Required work - From the first line of the data down to and including the line with "Worms, Mainz und", copy everything exactly, leaving out pictures.

Dataset records -
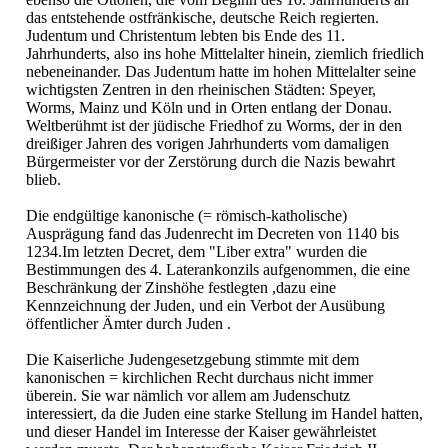
das entstehende ostfränkische, deutsche Reich regierten.
Judentum und Christentum lebten bis Ende des 11.
Jahrhunderts, also ins hohe Mittelalter hinein, ziemlich friedlich
nebeneinander. Das Judentum hatte im hohen Mittelalter seine
wichtigsten Zentren in den rheinischen Städten: Speyer,
Worms, Mainz und Köln und in Orten entlang der Donau.
Weltberühmt ist der jüdische Friedhof zu Worms, der in den
dreißiger Jahren des vorigen Jahrhunderts vom damaligen
Bürgermeister vor der Zerstörung durch die Nazis bewahrt
blieb.
Die endgültige kanonische (= römisch-katholische)
Ausprägung fand das Judenrecht im Decreten von 1140 bis
1234.Im letzten Decret, dem "Liber extra" wurden die
Bestimmungen des 4. Laterankonzils aufgenommen, die eine
Beschränkung der Zinshöhe festlegten ,dazu eine
Kennzeichnung der Juden, und ein Verbot der Ausübung
öffentlicher Ämter durch Juden .
Die Kaiserliche Judengesetzgebung stimmte mit dem
kanonischen = kirchlichen Recht durchaus nicht immer
überein. Sie war nämlich vor allem am Judenschutz
interessiert, da die Juden eine starke Stellung im Handel hatten,
und dieser Handel im Interesse der Kaiser gewährleistet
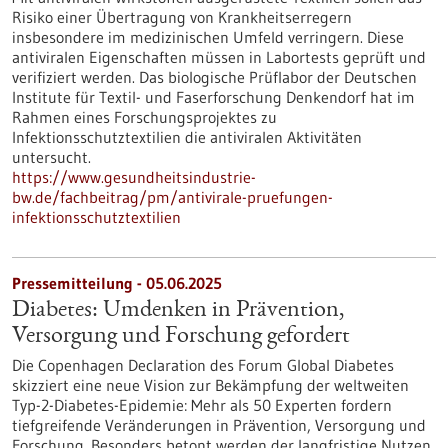
Risiko einer Übertragung von Krankheitserregern
insbesondere im medizinischen Umfeld verringern. Diese
antiviralen Eigenschaften müssen in Labortests geprüft und
verifiziert werden. Das biologische Prüflabor der Deutschen
Institute für Textil- und Faserforschung Denkendorf hat im
Rahmen eines Forschungsprojektes zu
Infektionsschutztextilien die antiviralen Aktivitäten
untersucht.
https://www.gesundheitsindustrie-
bw.de/fachbeitrag/pm/antivirale-pruefungen-
infektionsschutztextilien
Pressemitteilung - 05.06.2025
Diabetes: Umdenken in Prävention,
Versorgung und Forschung gefordert
Die Copenhagen Declaration des Forum Global Diabetes
skizziert eine neue Vision zur Bekämpfung der weltweiten
Typ-2-Diabetes-Epidemie: Mehr als 50 Experten fordern
tiefgreifende Veränderungen in Prävention, Versorgung und
Forschung. Besonders betont werden der langfristige Nutzen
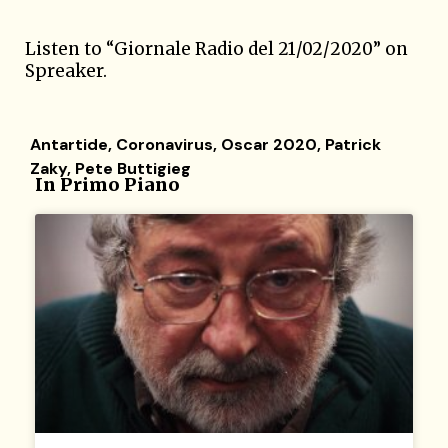
Listen to “Giornale Radio del 21/02/2020” on
Spreaker.
Antartide
,
Coronavirus
,
Oscar 2020
,
Patrick
Zaky
,
Pete Buttigieg
In Primo Piano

Answer space -
das entstehende ostfränkische, deutsche Reich regierten.
Judentum und Christentum lebten bis Ende des 11.
Jahrhunderts, also ins hohe Mittelalter hinein, ziemlich friedlich
nebeneinander. Das Judentum hatte im hohen Mittelalter seine
wichtigsten Zentren in den rheinischen Städten: Speyer,
Worms, Mainz und Köln und in Orten entlang der Donau.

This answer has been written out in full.